Mobbing Drama: Petra Matt vs. Radio L
Da steckt Petra Matt echt in der Klemme, bro. Die wollte einfach nur gegen Mobbing am Job kämpfen, und was passiert? Der Verwaltungsrat hat ihre Beschwerde im Februar 2023 einfach dismissed und entschieden, dass die Journalistin rausfliegt. Wyld, oder?
Offizieller Fired-Grund: Quality Issues
Der Verwaltungsrat von Radio L spielt es echt sus. Die sagen, die Kündigung hat nix mit der Mobbingbeschwerde zu tun. Angeblich genügt Petra Matt nicht den Qualitätsansprüchen von Radio L und einige Kollegen hätten sogar ihre Entlassung gefordert. Ganz schön rizz.
Matts Take: Rache-Kündigung
Aber Petra Matt ist nicht bereit das einfach zu slayen. Sie sieht in der Kündigung einen Missbrauch und nennt es eine Rachekündigung wegen der Mobbingbeschwerde. Goofy, oder?
Court Time: Matt vs. Radio L
Nachdem der Versuch, die Sache ohne Gericht zu regeln, gescheitert ist, treffen Matt und Radio L sich jetzt vor Gericht. Der Richter macht klar, dass es ein langer Prozess werden kann, und dass es hier nicht nur um Kohle geht, sondern um Stolz. Petra Matt will nicht einfach nach 28 Jahren bei Radio L rausgeschmissen werden. Und der Verwaltungsrat? Die wollen einfach nur, dass ihre Entscheidung akzeptiert wird.
Der goldene Weg: Ein Vergleich?
Der Richter sagt, der goldene Weg wäre ein Vergleich, um Schaden zu vermeiden. Er denkt, dass Petra Matt nicht mehr viel zu verlieren hat, aber für Radio L steht viel auf dem Spiel.

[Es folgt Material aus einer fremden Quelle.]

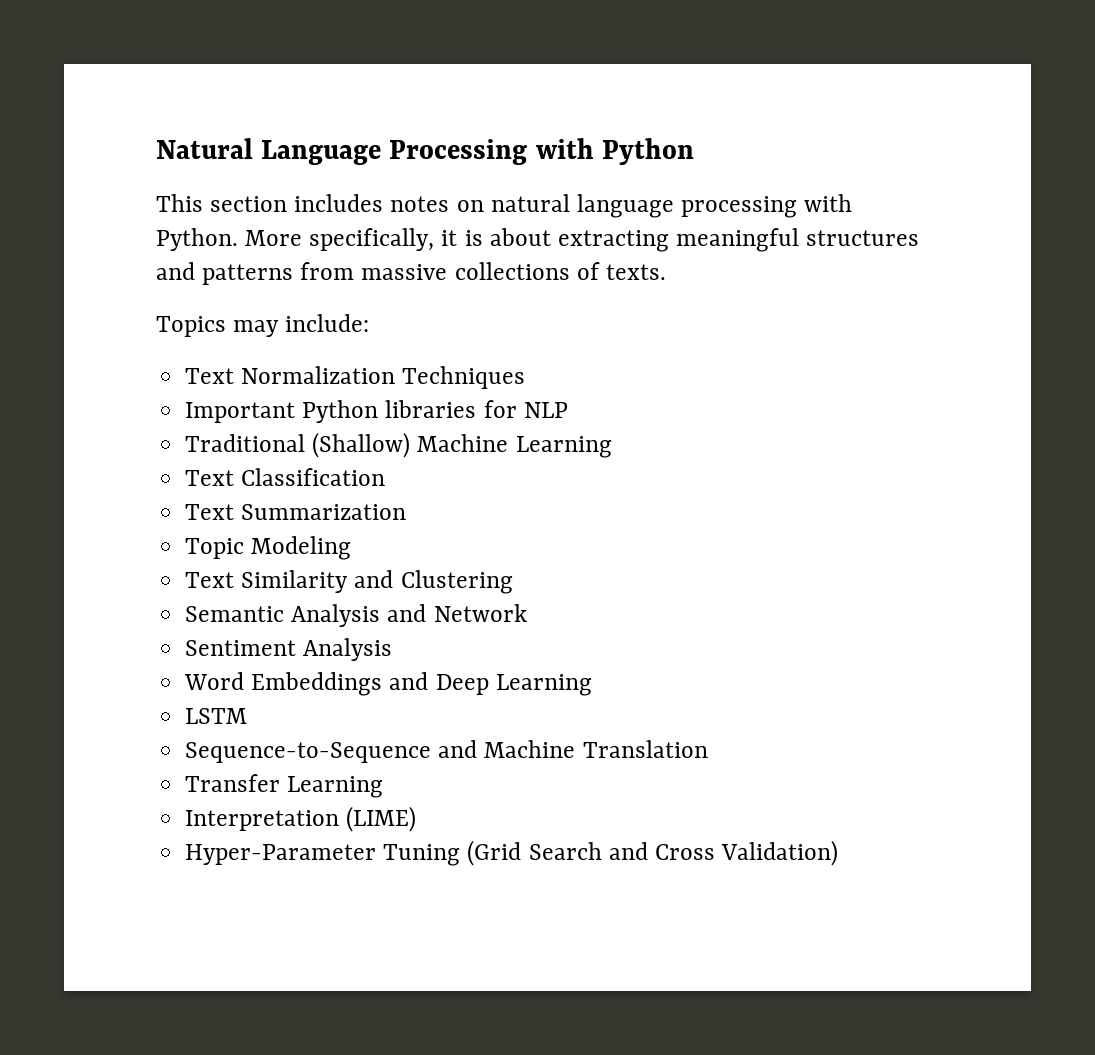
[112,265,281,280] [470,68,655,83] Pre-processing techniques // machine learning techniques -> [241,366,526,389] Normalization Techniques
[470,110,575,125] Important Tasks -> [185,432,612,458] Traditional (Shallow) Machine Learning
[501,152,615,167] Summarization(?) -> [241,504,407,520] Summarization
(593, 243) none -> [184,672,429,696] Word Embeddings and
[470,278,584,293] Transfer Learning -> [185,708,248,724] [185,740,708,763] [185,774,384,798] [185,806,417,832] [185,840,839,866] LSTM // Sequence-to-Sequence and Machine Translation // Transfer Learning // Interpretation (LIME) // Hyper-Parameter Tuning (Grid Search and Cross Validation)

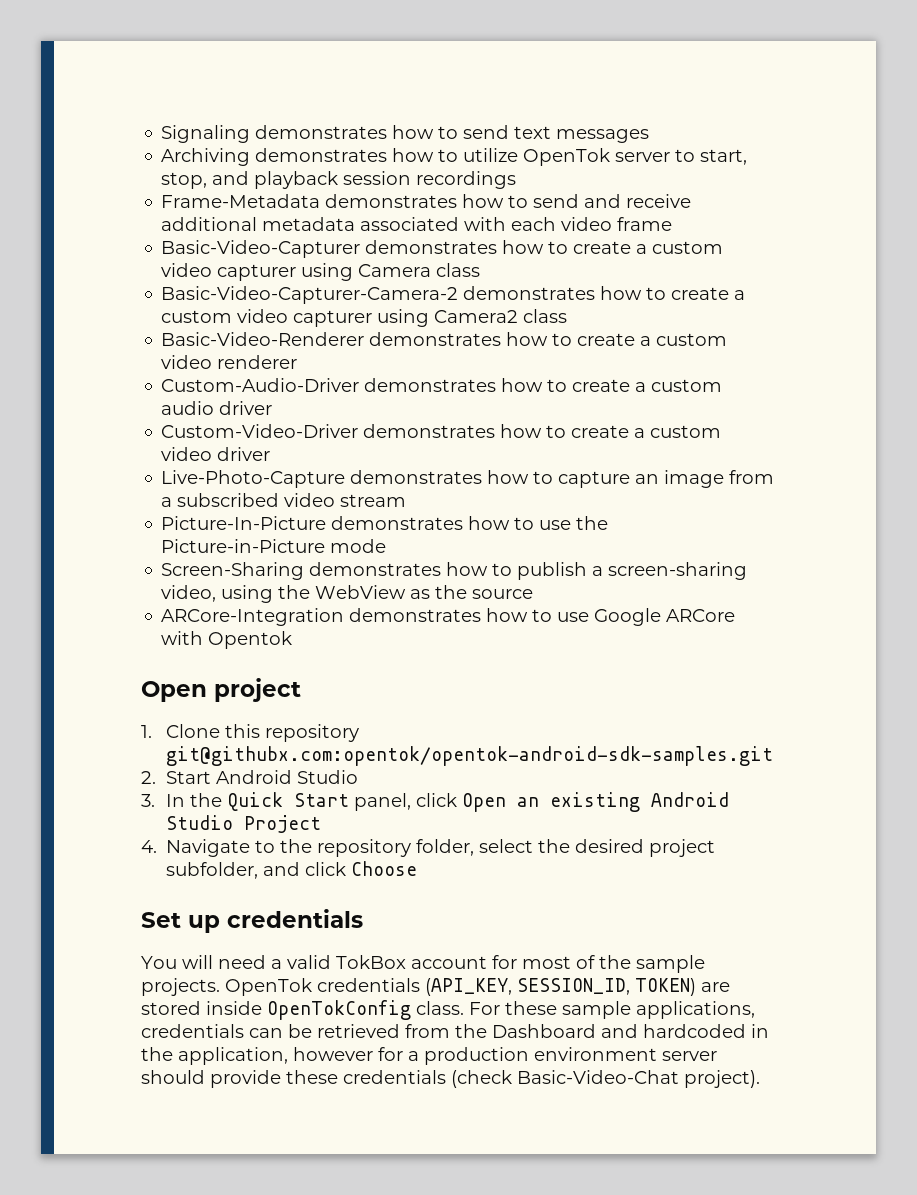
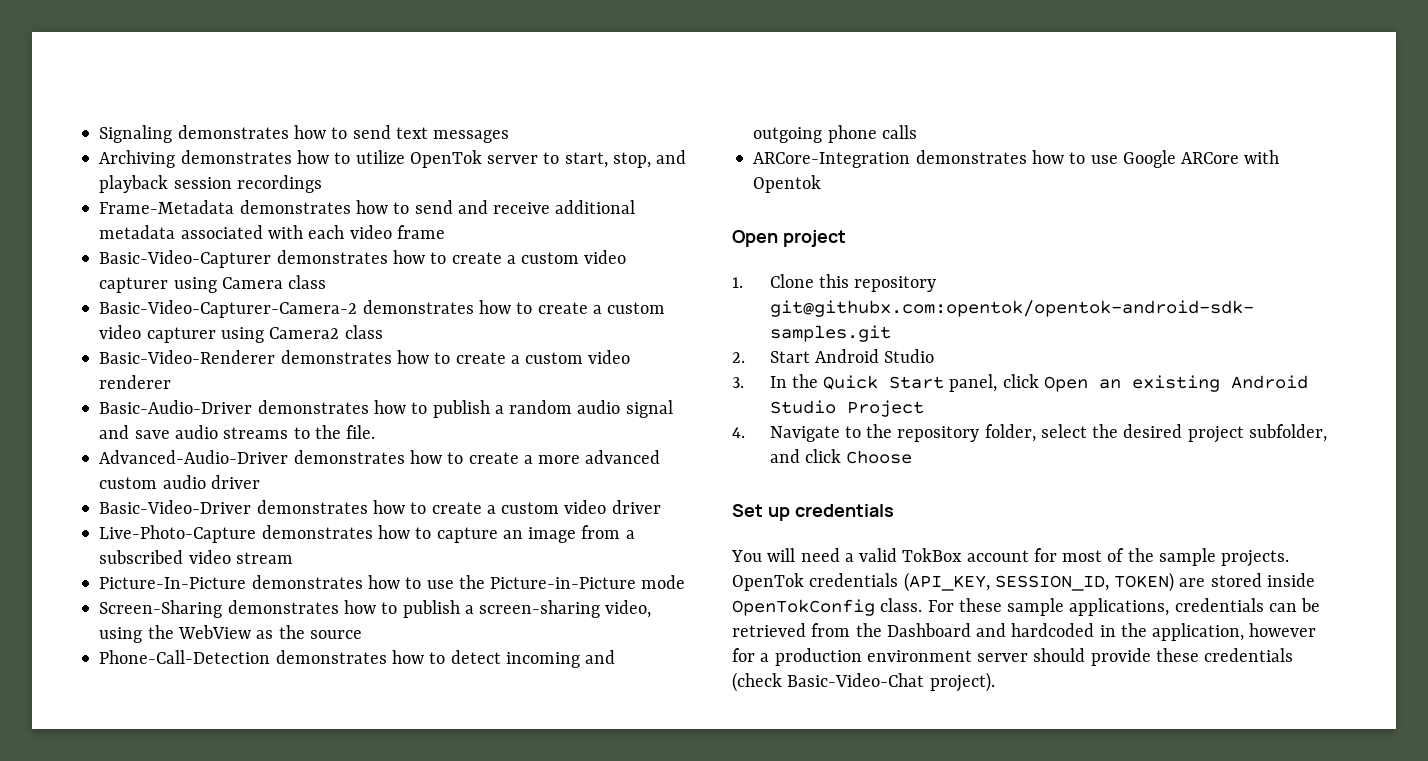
[161,378,647,392] Custom-Audio-Driver demonstrates how to create a -> [99,400,673,418] [99,425,376,439] [99,450,661,464] Basic-Audio-Driver demonstrates how to publish a random audio signal and save audio streams to the file. // Advanced-Audio-Driver demonstrates how to create a more advanced
[161,424,359,438] Custom-Video-Driver -> [99,500,252,514] Basic-Video-Driver
(534, 594) none -> [99,650,616,668] [753,125,917,143] // Phone-Call-Detection demonstrates how to detect incoming and outgoing phone calls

Radio L’s Offer: Ein Vergleich mit Haken
Radio L, represented by Patrick Marxer, ist bereit für einen Vergleich. Aber Matt muss dabei akzeptieren, dass ihre Entlassung rechtmässig war und die Entscheidungen des Verwaltungsrates in der Mobbinguntersuchung anerkennen. Im Gegenzug wollen sie ihr «aus reinem Goodwill» einen Geldbetrag bezahlen. Cringe.
Matt’s Response: Nicht ums Geld
Aber für Matt geht’s nicht um die Kohle. Sie hat einen massiven Reputationsschaden erlitten, und ihre Arbeit für Radio L war nicht nur ihr Job, sondern ihre Berufung. Ihr Anwalt, Samuel Ritter, sagt, dass ein solcher Abgang nach all dieser Zeit einfach nicht akzeptabel ist.
Matts Anforderung: Einvernehmliche Auflösung und mehr
Ritter schlägt vor, dass die Kündigung in eine einvernehmliche Auflösung des Arbeitsverhältnisses umgewandelt wird. Matt soll ein gutes Arbeitszeugnis bekommen und eine Vereinbarung getroffen werden, um die finanziellen Folgen der Entlassung abzumildern.
Radio L’s Reaktion: Überraschung und Zustimmung
Manuel Walser, der Vizepräsident des Radio-L-Verwaltungsrates, ist völlig überrascht. Er hört zum ersten Mal, dass eine einvernehmliche Auflösung des Arbeitsverhältnisses für Petra Matt infrage kommt. Aber er sagt, dass der Verwaltungsrat definitiv bereit dazu ist.
Next Steps: Der Vergleich
Jetzt müssen Matt und Radio L einen Vergleich treffen. Dabei werden die finanziellen Aspekte noch ausgehandelt und beide Parteien wollen ein gemeinsames Wording finden, um ein gesichtswahrendes Ende des Streits zu ermöglichen. Der Vergleich muss dem Gericht bis zum 11. Dezember vorgelegt werden. Wenn das nicht klappt, geht’s doch noch vor Gericht. Wyld!